There are three key criteria for deciding whether a screening programme for any other primary site than those recommended nowadays (breast, cervix, colorectum) should be adopted:

  • is there evidence for the effectiveness of screening?
  • is there evidence that the benefits of screening outweigh the harms?
  • is screening cost-effective?

Step 1: Effectiveness

The first step is to determine whether screening is effective, that is, does it reduce mortality from the target disease. This can only be done by means of randomized controlled trials (RCTs) with disease-specific mortality as the primary end-point and assessing all other important critical outcomes, incidental findings, and adverse effects. RCTs evaluating screening have to be large and follow-up has to be long. Screening trials are relatively expensive. Nevertheless, investments to RCTs are indispensable.

Limitations of RCTs

While randomized controlled trials (RCTs) are indispensable for evaluating screening, they have their limitations.

1. RCTs are relatively expensive and time consuming, limiting the number of RCTs that have evaluated screening.

2. RCTs usually have a limited accrual and follow-up time. As a result, they cannot be used to determine lifetime health effects and costs, which is necessary to directly determine the cost-effectiveness of screening. Therefore further simulations based on the trial results are needed prior decisions to start, and the real-life effectiveness and cost-effectiveness can be assessed only when the programme has been run already for a long enough time.

3. The effectiveness of screening might differ between settings. Sources for variation in the results include background risk, quality and costs of screening and management in a given health care system, use of services outside the screening programme and methods in the health-economical evaluation itself.

Decision models provide a useful tool to extrapolate evidence from RCTs and address the question of which screening strategy is optimal given local conditions, life expectancy, costs, resource availability and population preferences.

Step 2: Benefit-harm ratio

The second step is to determine whether the benefits of screening outweigh the harms. A frequently used method to value the health effects of screening is by using utility weights.

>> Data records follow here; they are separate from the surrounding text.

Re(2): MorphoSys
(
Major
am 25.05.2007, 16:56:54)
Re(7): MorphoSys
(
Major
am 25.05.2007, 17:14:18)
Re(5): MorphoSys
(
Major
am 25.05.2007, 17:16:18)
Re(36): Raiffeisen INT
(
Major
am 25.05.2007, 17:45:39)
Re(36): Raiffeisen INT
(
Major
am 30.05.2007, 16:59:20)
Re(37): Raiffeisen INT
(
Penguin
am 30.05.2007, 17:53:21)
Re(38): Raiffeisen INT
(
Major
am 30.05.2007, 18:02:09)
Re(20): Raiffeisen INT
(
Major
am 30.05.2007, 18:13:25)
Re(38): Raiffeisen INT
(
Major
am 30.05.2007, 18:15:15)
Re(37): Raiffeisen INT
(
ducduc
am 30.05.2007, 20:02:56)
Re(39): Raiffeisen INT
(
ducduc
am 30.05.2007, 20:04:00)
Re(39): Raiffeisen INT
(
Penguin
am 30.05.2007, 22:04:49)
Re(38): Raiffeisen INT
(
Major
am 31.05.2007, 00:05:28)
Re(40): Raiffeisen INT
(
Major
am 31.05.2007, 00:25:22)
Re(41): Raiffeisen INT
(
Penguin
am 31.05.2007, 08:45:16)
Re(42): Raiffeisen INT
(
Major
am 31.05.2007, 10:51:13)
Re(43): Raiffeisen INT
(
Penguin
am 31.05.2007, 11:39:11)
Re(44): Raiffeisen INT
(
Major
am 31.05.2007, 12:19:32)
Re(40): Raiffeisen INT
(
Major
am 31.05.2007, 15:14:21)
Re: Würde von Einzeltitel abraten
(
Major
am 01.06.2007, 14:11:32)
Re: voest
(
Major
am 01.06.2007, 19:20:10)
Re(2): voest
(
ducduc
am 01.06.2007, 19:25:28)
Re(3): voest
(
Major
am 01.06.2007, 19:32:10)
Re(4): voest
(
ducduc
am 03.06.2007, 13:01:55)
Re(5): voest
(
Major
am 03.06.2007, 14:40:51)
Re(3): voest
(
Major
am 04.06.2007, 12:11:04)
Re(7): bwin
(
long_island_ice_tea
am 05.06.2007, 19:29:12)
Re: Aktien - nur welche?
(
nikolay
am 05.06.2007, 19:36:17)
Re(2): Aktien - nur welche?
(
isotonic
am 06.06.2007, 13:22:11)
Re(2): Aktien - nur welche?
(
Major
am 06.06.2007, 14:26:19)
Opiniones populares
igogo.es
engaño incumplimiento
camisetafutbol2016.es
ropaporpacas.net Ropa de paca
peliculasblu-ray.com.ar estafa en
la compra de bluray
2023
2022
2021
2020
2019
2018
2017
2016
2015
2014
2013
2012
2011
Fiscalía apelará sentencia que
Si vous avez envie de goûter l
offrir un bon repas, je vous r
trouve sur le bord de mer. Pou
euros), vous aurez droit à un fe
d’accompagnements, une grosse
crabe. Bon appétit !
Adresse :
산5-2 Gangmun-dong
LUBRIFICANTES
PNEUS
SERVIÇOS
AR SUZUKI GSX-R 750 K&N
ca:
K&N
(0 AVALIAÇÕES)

Possible benefits of a screening programme are;

  • a reduction in disease-specific mortality or all-cause mortality
  • a reduction of advanced disease and aggressive treatment
  • quality- adjusted life-years (QALYs) gained.

Possible harms of screening are:

  • pain and stress of the screen test and diagnosis
  • false-positive tests results
  • more life living with the knowledge of the disease
  • false reassurance
  • overdiagnosis
  • overtreatment
  • complications and other adverse events due to cancer treatments

Step 3: Cost-effectiveness

The third step is to determine whether the effects of screening justify costs since resources are limited.
Population-based screening is regarded as cost-effective if the costs per quality-adjusted life-years (QALYs) gained are lower than a predefined cost versus effectiveness threshold. A willingness-to-pay threshold value of €20 000 or €30 000 per QALY gained is often used in considerably high-income countries in Europe. National values vary and there are countries, particularly within the middle-income settings with lower affordability levels, where national values have not been formally decided. The threshold in some countries (e.g. in North America) is higher than in Europe.
Planning and health care resources. The health care resources should be considered when planning a screening programme. How to find good criteria on EU-level for assessing health-economical methods or for relevant thresholds?
The resources available for health care vary greatly between EU Member States. Often thresholds may be arbitrary and do not address budgetary constraints. Decision-makers may be forced to make a choice between several “cost-effective” interventions. Planning should always bear in mind local or national situation: what will be the adequate resources to run the programme in a sustainable way?